Uno studio della società Deloitte ha calcolato che ogni anno nel mondo sette milioni di persone si mettono in viaggio per motivi di salute, e il cancro è sempre in cima alle ragioni per cui si decide di curarsi lontano da casa. La mobilità medica è anche un business: per ogni paziente in viaggio si spostano anche diversi accompagnatori, con necessità di alloggi e servizi accessori. E se molti viaggiano per cure mediche non essenziali, come quelle odontoiatriche o di medicina estetica, le cure di alta qualità che richiedono interventi per patologie gravi restano piuttosto frequenti.
L'Italia, pur vantando, in alcune Regioni, centri oncologici di altissimo livello con risultati tra i migliori d'Europa, non è ancora tra le mete più gettonate dai malati stranieri, che tendono a prediligere la Gran Bretagna, la Germania o la Francia, anche grazie alla direttiva europea che permette l'accesso a cure rimborsate in Paesi dell'Unione diversi dal proprio. A viaggiare verso l'Europa sono anche i cittadini statunitensi, che vivono in un Paese dove la sanità è totalmente privata e dove, se non si hanno i mezzi per acquistare un'assicurazione sanitaria, le terapie anti-cancro possono gettare sul lastrico l'intera famiglia: le tariffe degli ospedali europei risultano concorrenziali e le cure dispensate sono di livello pari o talvolta superiore a quelle a cui accederebbero negli USA.

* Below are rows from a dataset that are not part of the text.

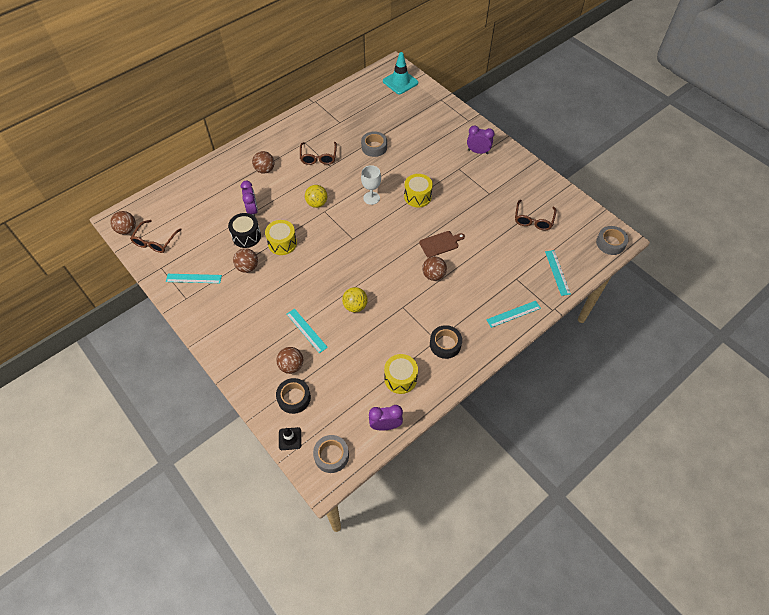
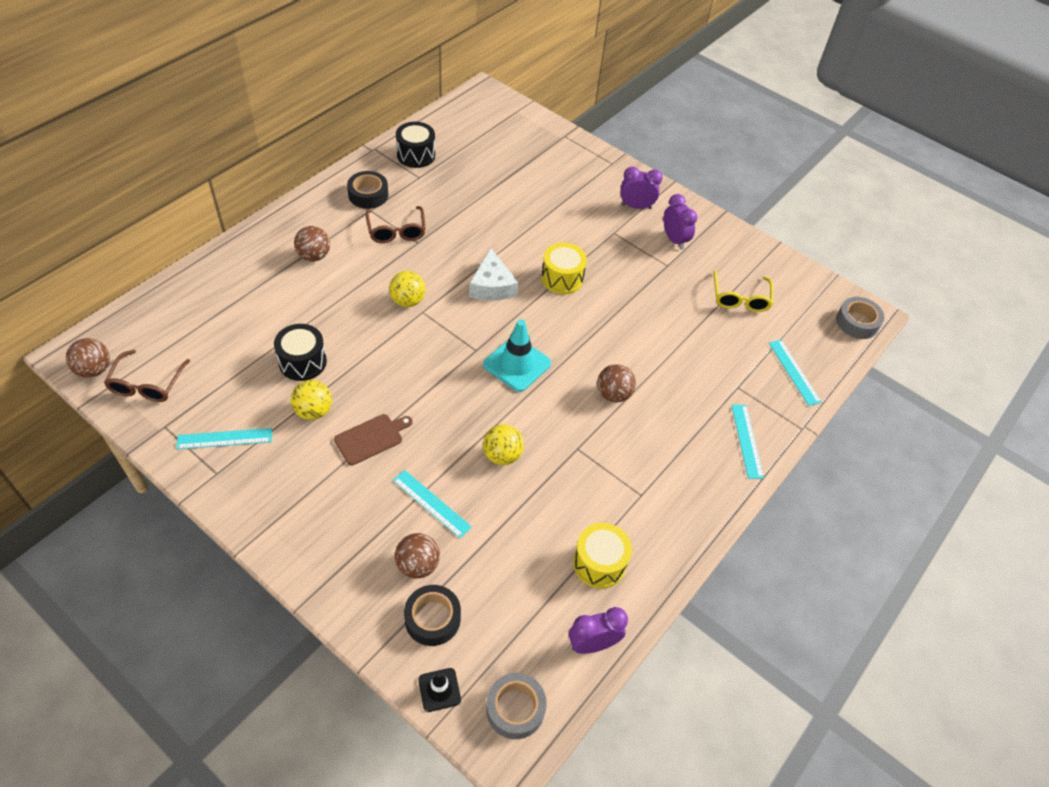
camera: 15 degrees left, 5 degrees down
brown ball [233,248,258,273] -> yellow ball [291,380,332,420]
purple clock [241,181,258,216] -> purple clock moved to [663,194,697,250]
yellow drum [265,220,297,255] -> none
grey tape [361,131,387,157] -> none
white goblet [361,165,381,205] -> white cheese [469,248,518,301]
turquoise traffic cone [383,52,418,94] -> turquoise traffic cone moved to [483,320,551,392]
brown cutting board [419,231,465,258] -> brown cutting board moved to [334,414,413,465]
black tape [430,325,462,359] -> black tape moved to [347,171,388,209]
turquoise ruler [486,301,541,328] -> turquoise ruler turned 60 degrees counterclockwise [731,405,764,479]
brown glasses [515,200,557,230] -> yellow glasses [713,270,773,312]
none -> black drum [396,122,435,168]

In Italia, la situazione è però molto particolare. Il nostro sistema sanitario è uno dei migliori d'Europa e copre per i cittadini le spese per qualsiasi tipo di intervento "importante" con la possibilità di spostarsi nei centri più all'avanguardia, che di sicuro non mancano. Per questo sono davvero pochi gli italiani che decidono di spostarsi fuori dai confini e, quando lo fanno, è perché sono stati colpiti da forme oncologiche rare per le quali i centri di riferimento internazionali si trovano all'estero. Anche per via dell'esistenza di un Servizio sanitario nazionale, i nostri ospedali non hanno sempre la necessità di farsi attivamente pubblicità per attrarre i pazienti stranieri.
Alcuni, però, si stanno organizzando. Si tratta per lo più di centri privati convenzionati, ma non solo. È il caso dello IEO di Milano, che ha avviato un percorso per rendersi visibile fuori dall'Italia.
"Lo IEO da sempre ha una vocazione internazionale. Siamo abituati a ricevere richieste dall'estero ma a un certo punto abbiamo capito che i pazienti stranieri devono essere aiutati" spiega Barbara Cossetto, responsabile dell'International Patient Office, un centro creato ad hoc per accogliere chi viene da lontano. "Si tratta di pazienti che non parlano italiano, talvolta nemmeno inglese, per cui ci siamo organizzati in modo che nel loro percorso siano sempre presenti informazioni nella lingua d'origine o perlomeno in lingua inglese. Abbiamo un sito in cinque lingue, con una sorta di "clinical passport" per diverse patologie, in cui illustriamo il percorso diagnostico. Abbiamo selezionato personale che parla le lingue non solo nell'attività amministrativa, ma anche tra i medici e gli infermieri".
Nei centri oncologici italiani arrivano soprattutto malati dalla Russia e dagli stati dell'ex Unione Sovietica, dalla zona del Golfo e dagli Emirati, dall'Europa dell'Est e dai Balcani.
Molti pagano le cure di tasca propria oppure tramite le assicurazioni, mentre gli europei sono coperti dal Sistema sanitario del loro Paese d'origine.
Dopo i privati, anche gli ospedali pubblici (tra i quali l'ospedale Niguarda di Milano o l'Istituto Rizzoli di Bologna) si stanno attrezzando per attirare pazienti dall'estero, con siti internet in lingua straniera e uffici di accoglienza. Non è solo una questione economica (legata alla necessità di aumentare il numero dei pazienti che pagano di tasca propria le cure) ma anche di prestigio: a fianco delle collaborazioni scientifiche nell'ambito della ricerca, devono crescere anche le collaborazioni di tipo clinico, rivolte direttamente al malato.
E per i pazienti nostrani, l'arrivo degli stranieri è una garanzia in più del fatto che gli ospedali italiani restano tra i migliori d'Europa.